Describing who I am is probably one of the most challenging things to do because in all honesty, I’m not quite sure I know who I am. There are many things in my life that I want to accomplish and hobbies that I enjoy, but I’m not sure that that actually defines who I am as a person. If my characteristics define who I am, then it’s safe to say that I’m outgoing, loud, caring, sensitive, and diligent. I guess you could say that who I am is a chapter in my life that remains opened because it’s still being written. I assume in a few years, maybe I will be a wife, mother, accountant, etc; but for right now, I’m just taking my life day by day in hopes of figuring out who I truly am.
The college experience at first is very overwhelming and terrifying because all the things that you are used to, transform into something that is brand new. You are introduced to new people, a different atmosphere, and a more laid-back setting.
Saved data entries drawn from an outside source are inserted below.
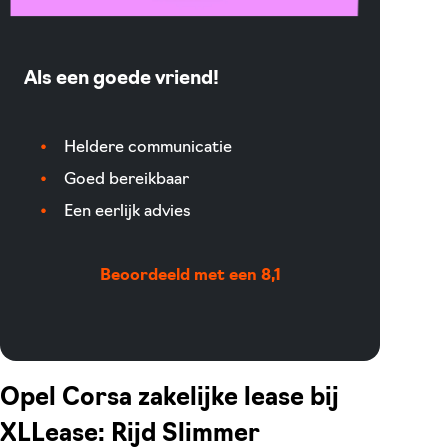
Als een goede vriend!
Heldere communicatie
Goed bereikbaar
Een eerlijk advies
Beoordeeld met een 8,1
Opel Corsa zakelijke lease bij
XLLease: Rijd Slimmer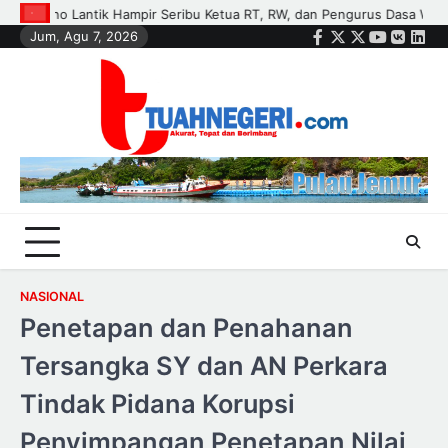
Skip
engurus Dasa Wisma di Tujuh Kecamatan
Polisi dan Petani di Kandi
Jum, Agu 7, 2026
to
Facebook
Twitter
Instagram
Youtube
VK
Link
content
NASIONAL
Penetapan dan Penahanan
Tersangka SY dan AN Perkara
Tindak Pidana Korupsi
Penyimpangan Penetapan Nilai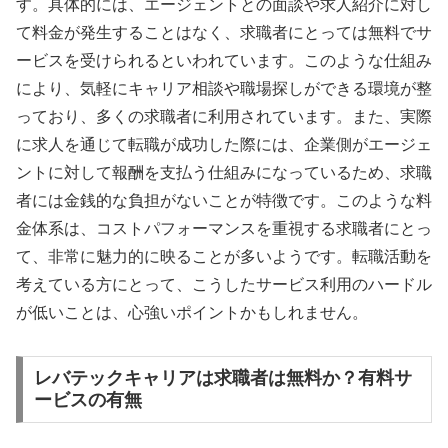
す。具体的には、エージェントとの面談や求人紹介に対し
て料金が発生することはなく、求職者にとっては無料でサ
ービスを受けられるといわれています。このような仕組み
により、気軽にキャリア相談や職場探しができる環境が整
っており、多くの求職者に利用されています。また、実際
に求人を通じて転職が成功した際には、企業側がエージェ
ントに対して報酬を支払う仕組みになっているため、求職
者には金銭的な負担がないことが特徴です。このような料
金体系は、コストパフォーマンスを重視する求職者にとっ
て、非常に魅力的に映ることが多いようです。転職活動を
考えている方にとって、こうしたサービス利用のハードル
が低いことは、心強いポイントかもしれません。
レバテックキャリアは求職者は無料か？有料サ
ービスの有無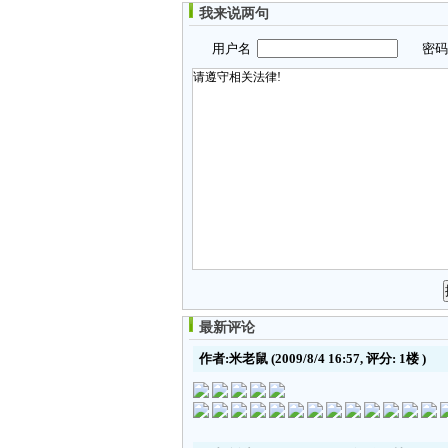
我来说两句
用户名
密
最新评论
作者:米老鼠
(2009/8/4 16:57, 评分:
1楼
)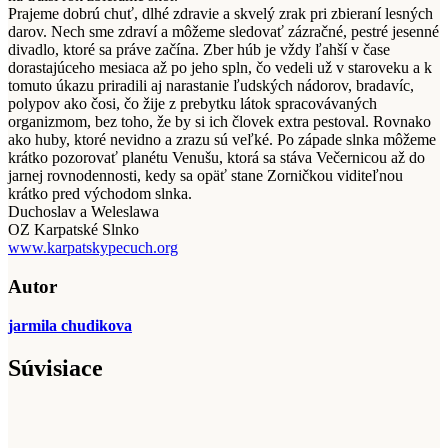
Prajeme dobrú chuť, dlhé zdravie a skvelý zrak pri zbieraní lesných
darov. Nech sme zdraví a môžeme sledovať zázračné, pestré jesenné
divadlo, ktoré sa práve začína. Zber húb je vždy ľahší v čase
dorastajúceho mesiaca až po jeho spln, čo vedeli už v staroveku a k
tomuto úkazu priradili aj narastanie ľudských nádorov, bradavíc,
polypov ako čosi, čo žije z prebytku látok spracovávaných
organizmom, bez toho, že by si ich človek extra pestoval. Rovnako
ako huby, ktoré nevidno a zrazu sú veľké. Po západe slnka môžeme
krátko pozorovať planétu Venušu, ktorá sa stáva Večernicou až do
jarnej rovnodennosti, kedy sa opäť stane Zorničkou viditeľnou
krátko pred východom slnka.
Duchoslav a Weleslawa
OZ Karpatské Slnko
www.karpatskypecuch.org
Autor
jarmila chudikova
Súvisiace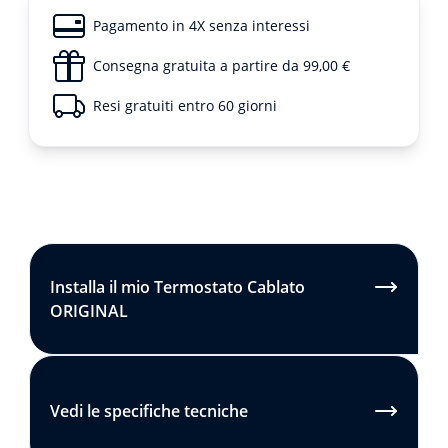
Pagamento in 4X senza interessi
Consegna gratuita a partire da 99,00 €
Resi gratuiti entro 60 giorni
Installa il mio Termostato Cablato
ORIGINAL
Vedi le specifiche tecniche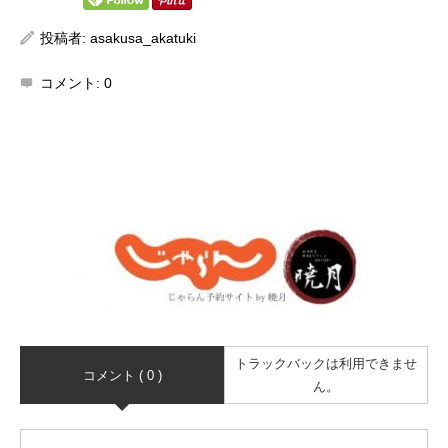
投稿者:
asakusa_akatuki
コメント:
0
トラックバックは利用できませ
コメント ( 0 )
ん。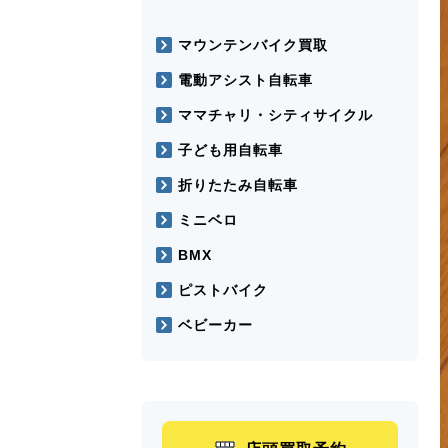
マウンテンバイク買取
電動アシスト自転車
ママチャリ・シティサイクル
子ども用自転車
折りたたみ自転車
ミニベロ
BMX
ピストバイク
ベビーカー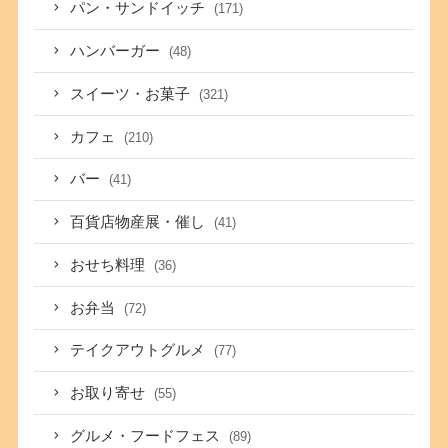
パン・サンドイッチ
(171)
ハンバーガー
(48)
スイーツ・お菓子
(321)
カフェ
(210)
バー
(41)
百貨店物産展・催し
(41)
おせち料理
(36)
お弁当
(72)
テイクアウトグルメ
(77)
お取り寄せ
(55)
グルメ・フードフェス
(89)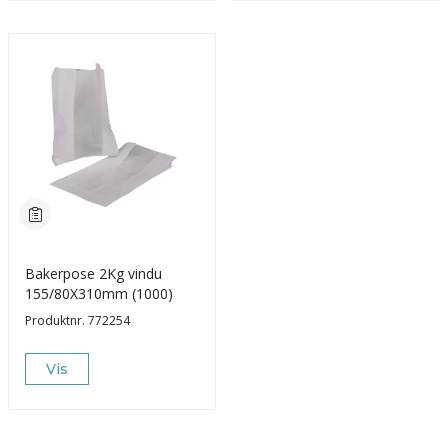
Bakerpose 2Kg vindu
155/80X310mm (1000)
Produktnr.
772254
Vis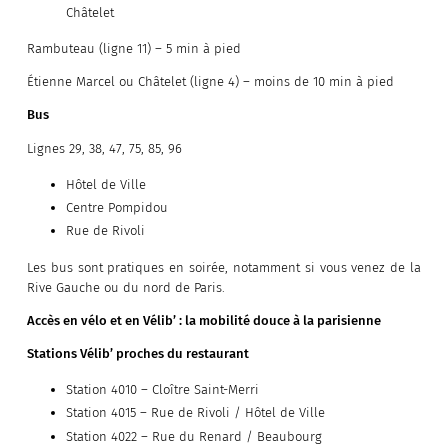
Châtelet
Rambuteau (ligne 11) – 5 min à pied
Étienne Marcel ou Châtelet (ligne 4) – moins de 10 min à pied
Bus
Lignes 29, 38, 47, 75, 85, 96
Hôtel de Ville
Centre Pompidou
Rue de Rivoli
Les bus sont pratiques en soirée, notamment si vous venez de la
Rive Gauche ou du nord de Paris.
Accès en vélo et en Vélib’ : la mobilité douce à la parisienne
Stations Vélib’ proches du restaurant
Station 4010 – Cloître Saint-Merri
Station 4015 – Rue de Rivoli / Hôtel de Ville
Station 4022 – Rue du Renard / Beaubourg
One of my main concerns starting out as a Freshman here at Baruch College would have to be the academics. My skepticism definitely comes from the pressure of my dreams. In my future at Baruch College, I hope to study abroad in London,England. In order to do that, I must achieve and maintain a high GPA to attend the International University that I am interested in. I also need to keep a high GPA to be accepted into the Zicklin School of Business. Another thing that is of concern is adjusting to this new chapter in my life. College, unlike high school, allows the student to have complete independence which can be frightening. You are automatically expected to keep up with the reading and classwork on your own, which is completely different from the high school experience. It is challenging and time-consuming to keep up with the work being given, but its all about adjusting to a new environment.
I believe that my college experience here at Baruch College will fully prepare me to take a step into the real world. Being a college student is completely different than the high school experience. Baruch is more of a laid- back independent feel, which will definitely help me in the future. The real world is all about independence and diligence, which I believe college is supposed to mold into a person’s character.